Forecasts, particularly those that extend multiple years into the future, are always a dangerous enterprise; look no further than January 2020, when I argued in The End of the Beginning that mobile + cloud represented the culmination of the last fifty years in tech history:

A drawing of The Evolution of Computing

The idea behind this article is right there in the title: “The End of the Beginning”. Tech innovation wasn’t over, it was only beginning, but everything in the future would happen on top of the current paradigm.

Then COVID happened, and now I’m not so sure if that’s the entirety of the story.

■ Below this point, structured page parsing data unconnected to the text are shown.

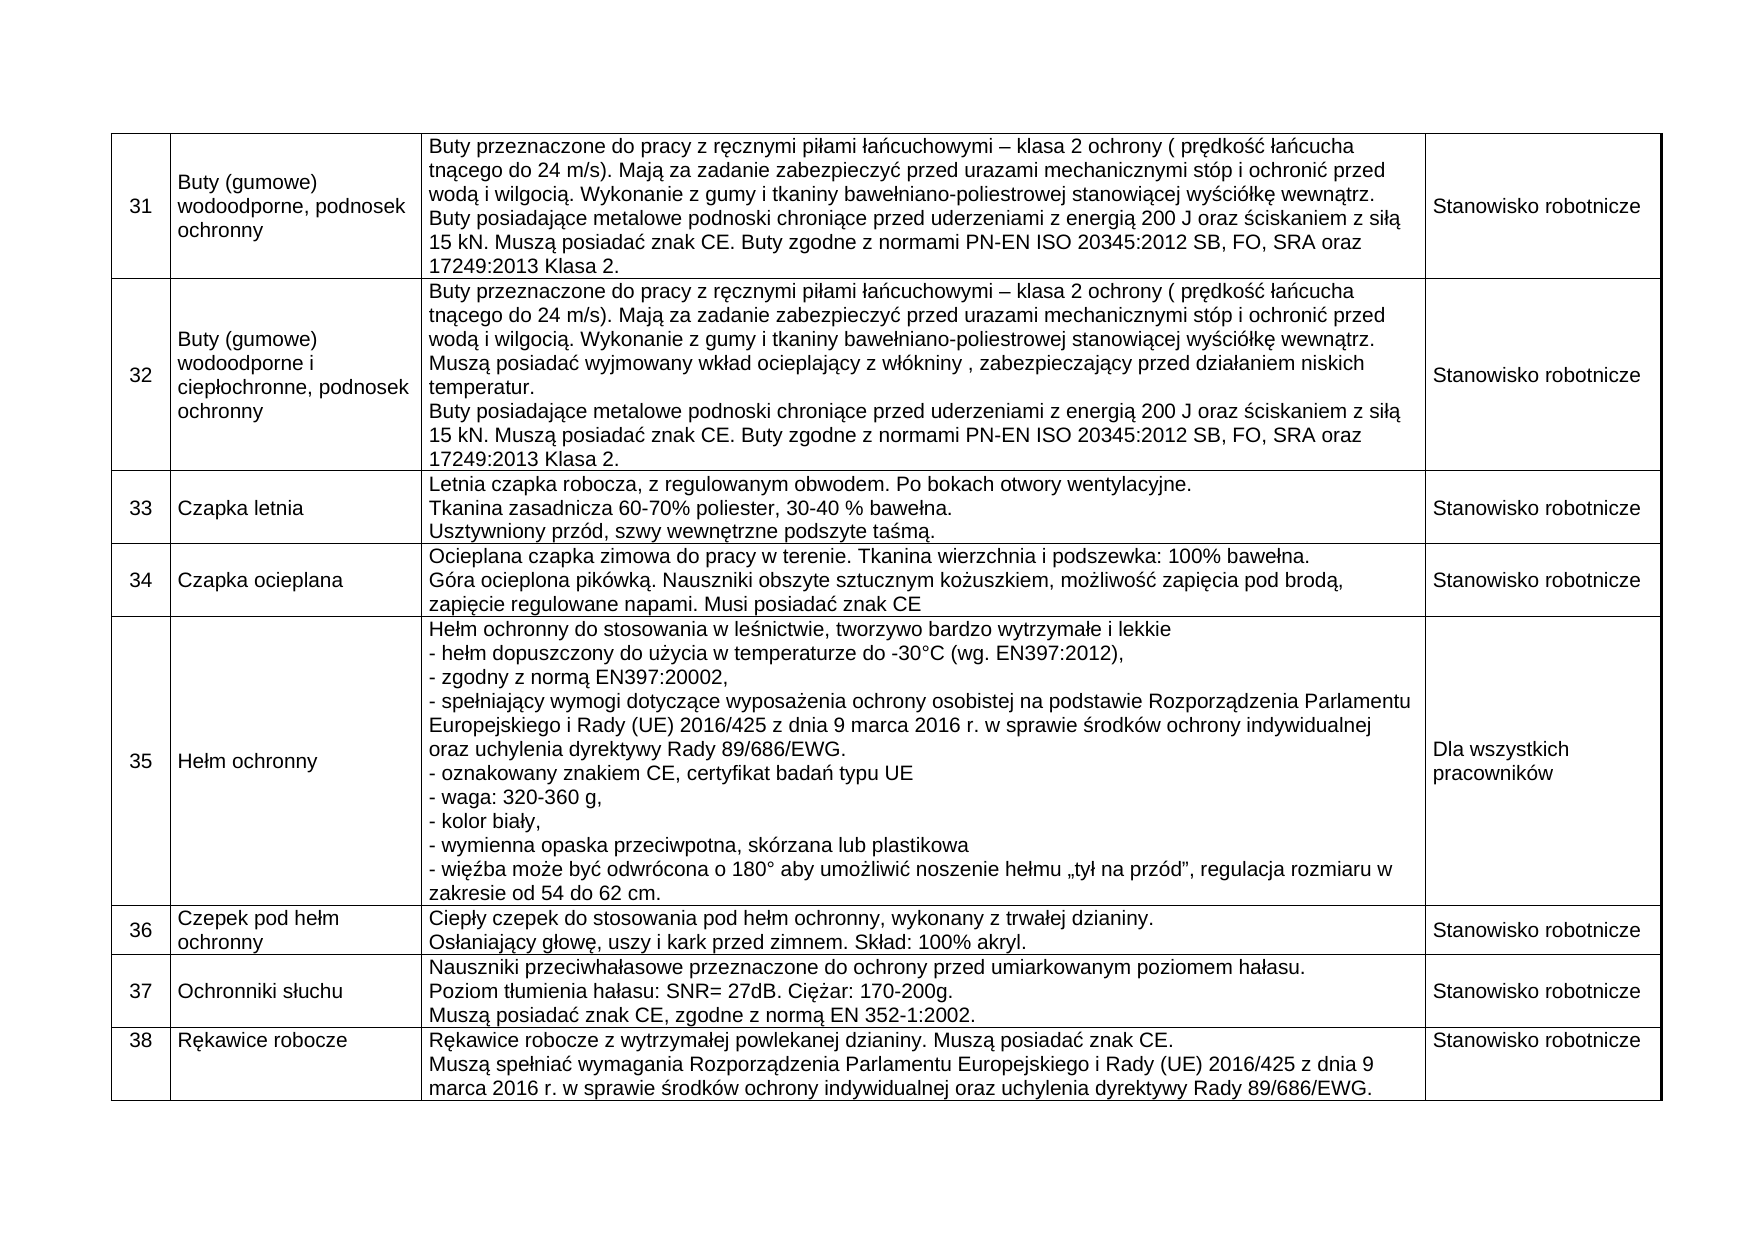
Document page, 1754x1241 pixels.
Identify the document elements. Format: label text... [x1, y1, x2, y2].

table_cell 35 [112, 617, 170, 905]
table_cell Czapka letnia [171, 471, 421, 543]
table_cell Stanowisko robotnicze [1426, 471, 1660, 543]
table_cell 38 [112, 1028, 170, 1099]
table_cell Czapka ocieplana [171, 544, 421, 616]
table_cell Rękawice robocze [171, 1028, 421, 1099]
table_cell Buty (gumowe) wodoodporne i ciepłochronne, podnosek ochronny [171, 279, 421, 470]
table_cell Stanowisko robotnicze [1426, 955, 1660, 1027]
table_cell Stanowisko robotnicze [1426, 544, 1660, 616]
table_cell Buty przeznaczone do pracy z ręcznymi piłami łańcuchowymi – klasa 2 ochrony ( prędkość łańcucha tnącego do 24 m/s). Mają za zadanie zabezpieczyć przed urazami mechanicznymi stóp i ochronić przed wodą i wilgocią. Wykonanie z gumy i tkaniny bawełniano-poliestrowej stanowiącej wyściółkę wewnątrz. Muszą posiadać wyjmowany wkład ocieplający z włókniny , zabezpieczający przed działaniem niskich temperatur. Buty posiadające metalowe podnoski chroniące przed uderzeniami z energią 200 J oraz ściskaniem z siłą 15 kN. Muszą posiadać znak CE. Buty zgodne z normami PN-EN ISO 20345:2012 SB, FO, SRA oraz 17249:2013 Klasa 2. [422, 279, 1425, 470]
table_cell 36 [112, 906, 170, 954]
table_cell Ocieplana czapka zimowa do pracy w terenie. Tkanina wierzchnia i podszewka: 100% bawełna. Góra ocieplona pikówką. Nauszniki obszyte sztucznym kożuszkiem, możliwość zapięcia pod brodą, zapięcie regulowane napami. Musi posiadać znak CE [422, 544, 1425, 616]
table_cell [1426, 1028, 1660, 1099]
table_cell Nauszniki przeciwhałasowe przeznaczone do ochrony przed umiarkowanym poziomem hałasu. Poziom tłumienia hałasu: SNR= 27dB. Ciężar: 170-200g. Muszą posiadać znak CE, zgodne z normą EN 352-1:2002. [422, 955, 1425, 1027]
table_cell 32 [112, 279, 170, 470]
table_cell Buty (gumowe) wodoodporne, podnosek ochronny [171, 134, 421, 278]
table_cell 31 [112, 134, 170, 278]
table_cell Stanowisko robotnicze [1426, 279, 1660, 470]
table_cell Ochronniki słuchu [171, 955, 421, 1027]
table_cell 34 [112, 544, 170, 616]
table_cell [1426, 134, 1660, 278]
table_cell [422, 1028, 1425, 1099]
table_cell Buty przeznaczone do pracy z ręcznymi piłami łańcuchowymi – klasa 2 ochrony ( prędkość łańcucha tnącego do 24 m/s). Mają za zadanie zabezpieczyć przed urazami mechanicznymi stóp i ochronić przed wodą i wilgocią. Wykonanie z gumy i tkaniny bawełniano-poliestrowej stanowiącej wyściółkę wewnątrz. Buty posiadające metalowe podnoski chroniące przed uderzeniami z energią 200 J oraz ściskaniem z siłą 15 kN. Muszą posiadać znak CE. Buty zgodne z normami PN-EN ISO 20345:2012 SB, FO, SRA oraz 17249:2013 Klasa 2. [422, 134, 1425, 278]
table_cell Hełm ochronny [171, 617, 421, 905]
table_cell 33 [112, 471, 170, 543]
table_cell Stanowisko robotnicze [1426, 906, 1660, 954]
table_cell Letnia czapka robocza, z regulowanym obwodem. Po bokach otwory wentylacyjne. Tkanina zasadnicza 60-70% poliester, 30-40 % bawełna. Usztywniony przód, szwy wewnętrzne podszyte taśmą. [422, 471, 1425, 543]
table_cell Czepek pod hełm ochronny [171, 906, 421, 954]
table_cell Dla wszystkich pracowników [1426, 617, 1660, 905]
table_cell Ciepły czepek do stosowania pod hełm ochronny, wykonany z trwałej dzianiny. Osłaniający głowę, uszy i kark przed zimnem. Skład: 100% akryl. [422, 906, 1425, 954]
table_cell 37 [112, 955, 170, 1027]
table_cell Hełm ochronny do stosowania w leśnictwie, tworzywo bardzo wytrzymałe i lekkie - hełm dopuszczony do użycia w temperaturze do -30°C (wg. EN397:2012), - zgodny z normą EN397:20002, - spełniający wymogi dotyczące wyposażenia ochrony osobistej na podstawie Rozporządzenia Parlamentu Europejskiego i Rady (UE) 2016/425 z dnia 9 marca 2016 r. w sprawie środków ochrony indywidualnej oraz uchylenia dyrektywy Rady 89/686/EWG. - oznakowany znakiem CE, certyfikat badań typu UE - waga: 320-360 g, - kolor biały, - wymienna opaska przeciwpotna, skórzana lub plastikowa - więźba może być odwrócona o 180° aby umożliwić noszenie hełmu „tył na przód”, regulacja rozmiaru w zakresie od 54 do 62 cm. [422, 617, 1425, 905]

Implicit in the assumption that mobile + cloud is the endpoint is the preeminence of the physical world. After all, what makes the phone the ultimate expression of a “personal computer” is that it is with us everywhere, from home to work to every moment in-between. That is what allows for continuous computing everywhere.

At the same time, for well over a year a huge portion of people’s lives was primarily digital. The primary way to connect with friends and family was via video calls or social networking; the primary means of entertainment was streaming or gaming; for white collar workers their jobs were online as well. This certainly wasn’t ideal: the first thing people want to do as the world opens up is see their friends and family in person, go to a movie or see a football game as a collective, or take a trip. Work, though, has been a bit slower to come back: even if the office is open, many meetings are still online given that some of the team may be working remote — for many companies, permanently.

This last case presents a scenario where the physical is not pre-eminent; an Internet connection is. In this online-only world a phone is certainly essential as a means to stay connected while moving around; it is not, though, the best way to be online. Virtual reality could be.